**EXERCISE BRIEF:**
Here you must reproduce each line of the data exactly.
-------- DATA EXCERPTS
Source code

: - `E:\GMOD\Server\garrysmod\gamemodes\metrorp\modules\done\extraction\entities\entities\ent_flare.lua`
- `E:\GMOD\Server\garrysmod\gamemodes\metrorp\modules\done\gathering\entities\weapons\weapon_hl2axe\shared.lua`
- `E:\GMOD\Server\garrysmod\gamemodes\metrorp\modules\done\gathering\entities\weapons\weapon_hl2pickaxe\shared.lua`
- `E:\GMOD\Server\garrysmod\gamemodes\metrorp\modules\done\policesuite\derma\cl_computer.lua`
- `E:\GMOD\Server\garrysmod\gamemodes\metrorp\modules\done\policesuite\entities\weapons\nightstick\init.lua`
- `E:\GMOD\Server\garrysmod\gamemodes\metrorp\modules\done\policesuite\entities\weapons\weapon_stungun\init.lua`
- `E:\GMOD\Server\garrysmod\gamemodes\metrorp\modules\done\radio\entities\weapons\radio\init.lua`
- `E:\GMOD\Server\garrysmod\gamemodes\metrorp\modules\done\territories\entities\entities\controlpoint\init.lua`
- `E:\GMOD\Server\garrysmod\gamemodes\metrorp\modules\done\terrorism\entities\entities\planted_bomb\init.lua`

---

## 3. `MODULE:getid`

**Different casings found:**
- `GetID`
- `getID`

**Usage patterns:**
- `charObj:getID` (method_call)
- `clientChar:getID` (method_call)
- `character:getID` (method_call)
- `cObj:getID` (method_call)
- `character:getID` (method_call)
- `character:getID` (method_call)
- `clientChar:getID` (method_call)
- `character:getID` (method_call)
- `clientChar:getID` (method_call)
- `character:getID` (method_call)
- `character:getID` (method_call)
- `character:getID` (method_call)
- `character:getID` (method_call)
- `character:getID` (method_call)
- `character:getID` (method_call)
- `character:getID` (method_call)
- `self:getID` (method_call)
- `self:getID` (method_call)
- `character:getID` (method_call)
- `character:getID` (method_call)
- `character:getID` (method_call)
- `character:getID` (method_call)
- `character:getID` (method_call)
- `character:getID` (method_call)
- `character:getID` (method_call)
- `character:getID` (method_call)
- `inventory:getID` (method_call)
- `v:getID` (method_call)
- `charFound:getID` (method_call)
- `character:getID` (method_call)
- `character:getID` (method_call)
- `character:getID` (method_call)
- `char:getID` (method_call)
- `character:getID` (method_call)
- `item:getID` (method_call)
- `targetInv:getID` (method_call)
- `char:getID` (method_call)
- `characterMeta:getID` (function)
----------------
**TASK RESPONSE:**
Source code

: - `E:\GMOD\Server\garrysmod\gamemodes\metrorp\modules\done\extraction\entities\entities\ent_flare.lua`
- `E:\GMOD\Server\garrysmod\gamemodes\metrorp\modules\done\gathering\entities\weapons\weapon_hl2axe\shared.lua`
- `E:\GMOD\Server\garrysmod\gamemodes\metrorp\modules\done\gathering\entities\weapons\weapon_hl2pickaxe\shared.lua`
- `E:\GMOD\Server\garrysmod\gamemodes\metrorp\modules\done\policesuite\derma\cl_computer.lua`
- `E:\GMOD\Server\garrysmod\gamemodes\metrorp\modules\done\policesuite\entities\weapons\nightstick\init.lua`
- `E:\GMOD\Server\garrysmod\gamemodes\metrorp\modules\done\policesuite\entities\weapons\weapon_stungun\init.lua`
- `E:\GMOD\Server\garrysmod\gamemodes\metrorp\modules\done\radio\entities\weapons\radio\init.lua`
- `E:\GMOD\Server\garrysmod\gamemodes\metrorp\modules\done\territories\entities\entities\controlpoint\init.lua`
- `E:\GMOD\Server\garrysmod\gamemodes\metrorp\modules\done\terrorism\entities\entities\planted_bomb\init.lua`

---

## 3. `MODULE:getid`

**Different casings found:**
- `GetID`
- `getID`

**Usage patterns:**
- `charObj:getID` (method_call)
- `clientChar:getID` (method_call)
- `character:getID` (method_call)
- `cObj:getID` (method_call)
- `character:getID` (method_call)
- `character:getID` (method_call)
- `clientChar:getID` (method_call)
- `character:getID` (method_call)
- `clientChar:getID` (method_call)
- `character:getID` (method_call)
- `character:getID` (method_call)
- `character:getID` (method_call)
- `character:getID` (method_call)
- `character:getID` (method_call)
- `character:getID` (method_call)
- `character:getID` (method_call)
- `self:getID` (method_call)
- `self:getID` (method_call)
- `character:getID` (method_call)
- `character:getID` (method_call)
- `character:getID` (method_call)
- `character:getID` (method_call)
- `character:getID` (method_call)
- `character:getID` (method_call)
- `character:getID` (method_call)
- `character:getID` (method_call)
- `inventory:getID` (method_call)
- `v:getID` (method_call)
- `charFound:getID` (method_call)
- `character:getID` (method_call)
- `character:getID` (method_call)
- `character:getID` (method_call)
- `char:getID` (method_call)
- `character:getID` (method_call)
- `item:getID` (method_call)
- `targetInv:getID` (method_call)
- `char:getID` (method_call)
- `characterMeta:getID` (function)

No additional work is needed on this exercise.